_Task to carry out_
Could you filter the listing for lines with the word "cabinet" and return them?

_Supplied entries_
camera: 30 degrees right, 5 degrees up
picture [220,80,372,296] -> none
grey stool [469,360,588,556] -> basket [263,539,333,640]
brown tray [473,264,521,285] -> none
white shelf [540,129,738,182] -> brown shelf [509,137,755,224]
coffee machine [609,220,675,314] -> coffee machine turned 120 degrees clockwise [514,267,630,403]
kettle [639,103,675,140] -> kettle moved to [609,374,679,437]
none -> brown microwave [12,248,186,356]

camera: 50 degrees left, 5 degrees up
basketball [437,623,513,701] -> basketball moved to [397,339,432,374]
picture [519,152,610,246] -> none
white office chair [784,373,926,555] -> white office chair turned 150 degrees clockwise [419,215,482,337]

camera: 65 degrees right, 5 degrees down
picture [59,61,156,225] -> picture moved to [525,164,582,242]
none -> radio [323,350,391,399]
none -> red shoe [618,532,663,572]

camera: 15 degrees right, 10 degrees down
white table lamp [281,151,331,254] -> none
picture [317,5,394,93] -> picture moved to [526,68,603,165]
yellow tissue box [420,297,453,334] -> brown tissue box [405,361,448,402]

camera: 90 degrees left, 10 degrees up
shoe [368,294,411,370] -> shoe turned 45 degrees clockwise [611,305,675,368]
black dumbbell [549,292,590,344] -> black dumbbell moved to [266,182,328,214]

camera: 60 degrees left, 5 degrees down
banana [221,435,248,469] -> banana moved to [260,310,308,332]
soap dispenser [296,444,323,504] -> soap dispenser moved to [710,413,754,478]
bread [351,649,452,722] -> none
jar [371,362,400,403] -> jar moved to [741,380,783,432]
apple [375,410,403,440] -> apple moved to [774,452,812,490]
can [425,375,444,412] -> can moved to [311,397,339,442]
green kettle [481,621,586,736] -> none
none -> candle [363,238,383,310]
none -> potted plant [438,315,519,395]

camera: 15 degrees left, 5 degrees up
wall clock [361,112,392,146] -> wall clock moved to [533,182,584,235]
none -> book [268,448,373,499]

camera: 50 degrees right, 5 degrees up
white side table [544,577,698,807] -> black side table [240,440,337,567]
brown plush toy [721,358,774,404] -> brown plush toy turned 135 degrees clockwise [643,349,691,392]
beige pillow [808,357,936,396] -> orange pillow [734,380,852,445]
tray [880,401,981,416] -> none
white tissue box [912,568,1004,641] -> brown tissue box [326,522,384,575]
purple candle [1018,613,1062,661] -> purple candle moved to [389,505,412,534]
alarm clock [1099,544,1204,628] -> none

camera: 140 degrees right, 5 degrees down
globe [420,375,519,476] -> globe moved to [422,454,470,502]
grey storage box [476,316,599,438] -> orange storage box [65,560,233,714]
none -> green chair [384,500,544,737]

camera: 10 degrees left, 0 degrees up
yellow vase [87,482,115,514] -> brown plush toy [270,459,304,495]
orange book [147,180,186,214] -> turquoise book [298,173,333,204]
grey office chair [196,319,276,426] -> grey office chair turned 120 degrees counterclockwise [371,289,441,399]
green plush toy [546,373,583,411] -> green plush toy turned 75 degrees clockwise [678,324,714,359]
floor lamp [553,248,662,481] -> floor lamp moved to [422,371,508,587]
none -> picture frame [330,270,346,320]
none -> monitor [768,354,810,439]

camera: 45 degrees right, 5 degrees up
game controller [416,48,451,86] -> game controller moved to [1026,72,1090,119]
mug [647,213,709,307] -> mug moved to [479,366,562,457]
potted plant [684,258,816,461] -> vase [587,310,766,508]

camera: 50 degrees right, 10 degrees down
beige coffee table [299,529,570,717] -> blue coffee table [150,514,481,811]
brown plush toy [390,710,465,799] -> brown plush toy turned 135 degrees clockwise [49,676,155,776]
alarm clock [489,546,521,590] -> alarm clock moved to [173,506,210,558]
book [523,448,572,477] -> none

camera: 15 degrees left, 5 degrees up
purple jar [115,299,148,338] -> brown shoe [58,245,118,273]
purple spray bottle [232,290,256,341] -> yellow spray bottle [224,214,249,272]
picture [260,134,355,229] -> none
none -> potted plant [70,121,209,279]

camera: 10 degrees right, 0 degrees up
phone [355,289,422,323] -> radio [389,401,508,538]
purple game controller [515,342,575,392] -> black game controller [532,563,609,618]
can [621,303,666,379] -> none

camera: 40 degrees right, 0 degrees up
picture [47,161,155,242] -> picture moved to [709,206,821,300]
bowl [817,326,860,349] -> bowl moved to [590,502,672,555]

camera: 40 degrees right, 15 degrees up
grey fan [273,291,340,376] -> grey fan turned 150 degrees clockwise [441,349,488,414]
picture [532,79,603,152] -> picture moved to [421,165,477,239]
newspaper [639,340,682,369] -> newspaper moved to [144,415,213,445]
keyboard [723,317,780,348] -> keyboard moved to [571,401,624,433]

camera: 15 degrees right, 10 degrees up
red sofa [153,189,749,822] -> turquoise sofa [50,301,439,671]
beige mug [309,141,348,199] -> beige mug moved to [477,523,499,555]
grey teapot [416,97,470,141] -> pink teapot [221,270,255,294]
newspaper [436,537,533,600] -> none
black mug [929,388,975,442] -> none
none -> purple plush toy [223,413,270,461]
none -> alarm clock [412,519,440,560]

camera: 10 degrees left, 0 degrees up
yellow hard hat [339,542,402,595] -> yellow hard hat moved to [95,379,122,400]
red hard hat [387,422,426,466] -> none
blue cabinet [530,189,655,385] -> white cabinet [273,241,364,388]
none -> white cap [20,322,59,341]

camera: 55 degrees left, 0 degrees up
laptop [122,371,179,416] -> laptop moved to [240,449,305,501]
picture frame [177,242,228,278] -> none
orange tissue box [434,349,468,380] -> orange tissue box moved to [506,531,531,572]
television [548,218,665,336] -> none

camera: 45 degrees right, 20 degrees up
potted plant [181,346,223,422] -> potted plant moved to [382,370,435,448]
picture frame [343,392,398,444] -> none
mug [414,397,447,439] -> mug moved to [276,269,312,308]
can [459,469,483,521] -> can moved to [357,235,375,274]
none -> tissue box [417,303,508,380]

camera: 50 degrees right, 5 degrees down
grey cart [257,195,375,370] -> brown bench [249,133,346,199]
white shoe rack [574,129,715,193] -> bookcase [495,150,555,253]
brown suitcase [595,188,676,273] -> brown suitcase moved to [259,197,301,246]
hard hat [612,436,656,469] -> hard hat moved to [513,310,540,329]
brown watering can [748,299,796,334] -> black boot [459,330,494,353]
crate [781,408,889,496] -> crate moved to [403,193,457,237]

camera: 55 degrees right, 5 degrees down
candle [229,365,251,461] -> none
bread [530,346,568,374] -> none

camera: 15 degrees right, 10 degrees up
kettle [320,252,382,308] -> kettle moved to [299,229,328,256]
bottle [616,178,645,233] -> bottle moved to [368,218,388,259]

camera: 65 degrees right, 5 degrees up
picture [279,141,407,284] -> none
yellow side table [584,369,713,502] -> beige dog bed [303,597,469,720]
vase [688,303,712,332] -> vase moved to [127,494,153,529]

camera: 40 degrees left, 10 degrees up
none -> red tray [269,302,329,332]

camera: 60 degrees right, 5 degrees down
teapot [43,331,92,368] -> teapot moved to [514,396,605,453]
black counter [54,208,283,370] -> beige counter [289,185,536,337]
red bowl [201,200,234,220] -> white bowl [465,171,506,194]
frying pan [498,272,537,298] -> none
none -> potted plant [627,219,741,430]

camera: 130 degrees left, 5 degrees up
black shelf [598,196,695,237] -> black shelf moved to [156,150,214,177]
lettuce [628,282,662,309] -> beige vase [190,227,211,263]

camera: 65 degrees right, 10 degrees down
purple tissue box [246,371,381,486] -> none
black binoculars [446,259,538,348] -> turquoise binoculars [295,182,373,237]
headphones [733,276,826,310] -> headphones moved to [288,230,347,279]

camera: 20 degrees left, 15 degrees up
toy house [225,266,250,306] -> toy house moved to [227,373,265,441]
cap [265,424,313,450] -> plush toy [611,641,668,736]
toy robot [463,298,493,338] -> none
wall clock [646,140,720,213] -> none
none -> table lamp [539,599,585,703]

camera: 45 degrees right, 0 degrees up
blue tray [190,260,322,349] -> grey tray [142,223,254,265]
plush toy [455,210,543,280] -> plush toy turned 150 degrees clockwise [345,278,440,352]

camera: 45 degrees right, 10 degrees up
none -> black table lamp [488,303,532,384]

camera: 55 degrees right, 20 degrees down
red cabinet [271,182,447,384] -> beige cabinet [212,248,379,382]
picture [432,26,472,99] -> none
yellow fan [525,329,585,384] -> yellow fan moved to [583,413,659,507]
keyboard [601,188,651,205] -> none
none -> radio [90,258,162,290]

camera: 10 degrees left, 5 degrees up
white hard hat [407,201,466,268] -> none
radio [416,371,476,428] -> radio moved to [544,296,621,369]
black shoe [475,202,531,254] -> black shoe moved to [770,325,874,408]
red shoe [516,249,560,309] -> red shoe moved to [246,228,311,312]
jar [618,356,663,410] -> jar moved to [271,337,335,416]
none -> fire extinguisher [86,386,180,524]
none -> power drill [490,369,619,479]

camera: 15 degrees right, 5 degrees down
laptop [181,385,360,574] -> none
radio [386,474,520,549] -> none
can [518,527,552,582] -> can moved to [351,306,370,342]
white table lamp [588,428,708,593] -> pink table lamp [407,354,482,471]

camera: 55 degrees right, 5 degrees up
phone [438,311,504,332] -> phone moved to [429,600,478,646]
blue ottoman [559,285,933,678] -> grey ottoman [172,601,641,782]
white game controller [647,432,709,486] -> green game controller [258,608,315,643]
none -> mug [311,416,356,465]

_Written solution_
blue cabinet [530,189,655,385] -> white cabinet [273,241,364,388]
red cabinet [271,182,447,384] -> beige cabinet [212,248,379,382]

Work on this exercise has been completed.